Alternativas para viabilizar a construção e operação dos banheiros públicos vêm sendo buscadas, com respostas pouco satisfatórias até então. Pode ser citado como exemplo a tentativa de disponibilizar os equipamentos por empresas privadas, que receberiam como contrapartida o direito de colocar publicidade nos mobiliários, como foi tentado e ainda não viabilizado em larga escala em São Paulo. Ou, ainda, a tentativa de repassar a responsabilidade para estabelecimentos comerciais, que receberiam recursos municipais, desde que assegurado o acesso público aos banheiros.
Se for considerada a necessidade de aporte de recursos das esferas estaduais e federal para viabilizar os banheiros e bebedouros públicos, o grande desafio é encontrar mecanismos legais que permitam a transferência desses recursos para os municípios que se dispuserem a operar os serviços, dentro de certos parâmetros de qualidade. E aí entra-se no segundo grande desafio: quem deve executar, manter e operar os banheiros e bebedouros públicos e com qual padrão de qualidade? A quantidade de equipamentos necessários, sua localização e características do projeto ainda são um assunto sobre o qual há que se avançar. Não há diretrizes formais sobre esses serviços a nível federal e poucos municípios lançaram luz sobre características mínimas para esses mobiliários. Destacam-se ainda os desafios de concepção de projeto e gestão sociotécnica, para que se viabilizem banheiros e bebedouros públicos de fácil manutenção e operação e que sejam seguros e acessíveis.

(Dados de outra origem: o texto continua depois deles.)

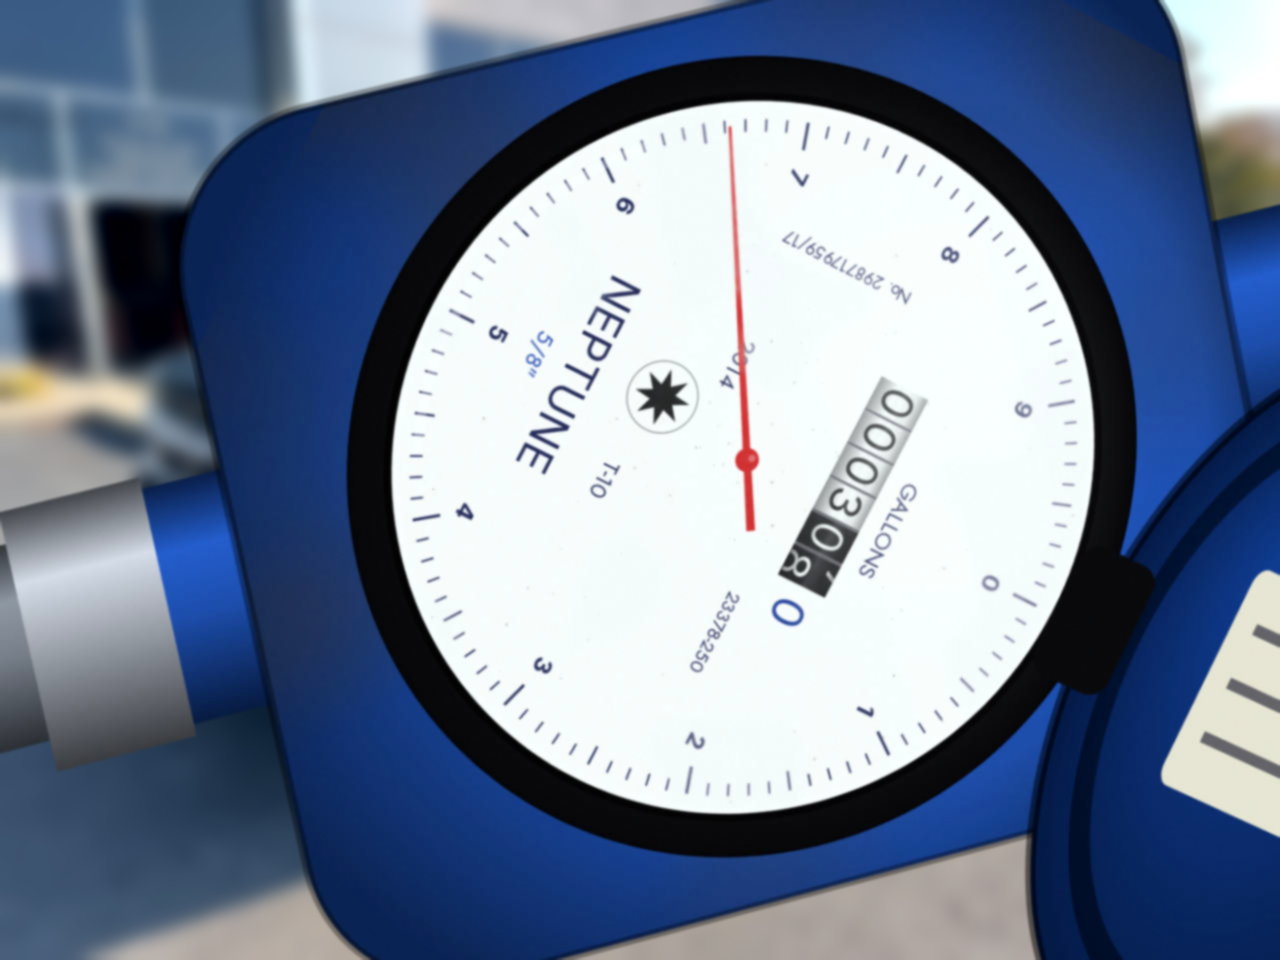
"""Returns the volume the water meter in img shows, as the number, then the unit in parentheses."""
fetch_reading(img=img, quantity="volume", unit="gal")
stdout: 3076.6 (gal)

Por fim, para que se efetivem avanços nesse campo, é necessário incluir, ouvir e sensibilizar a comunidade envolvida. Da mesma forma, parece ser estratégico resgatar e avaliar parcerias público-comunitárias assim como consultar pesquisadores e pesquisadoras que se debruçam sobre o tema e podem ter registros de experiências exitosas em variados cenários. Há de se considerar as demandas locais e diferentes possibilidades de gestão, incluindo-se aquela em que integrantes das comunidades organizadas possam manter e operar os banheiros e bebedouros públicos, recebendo recursos para isso.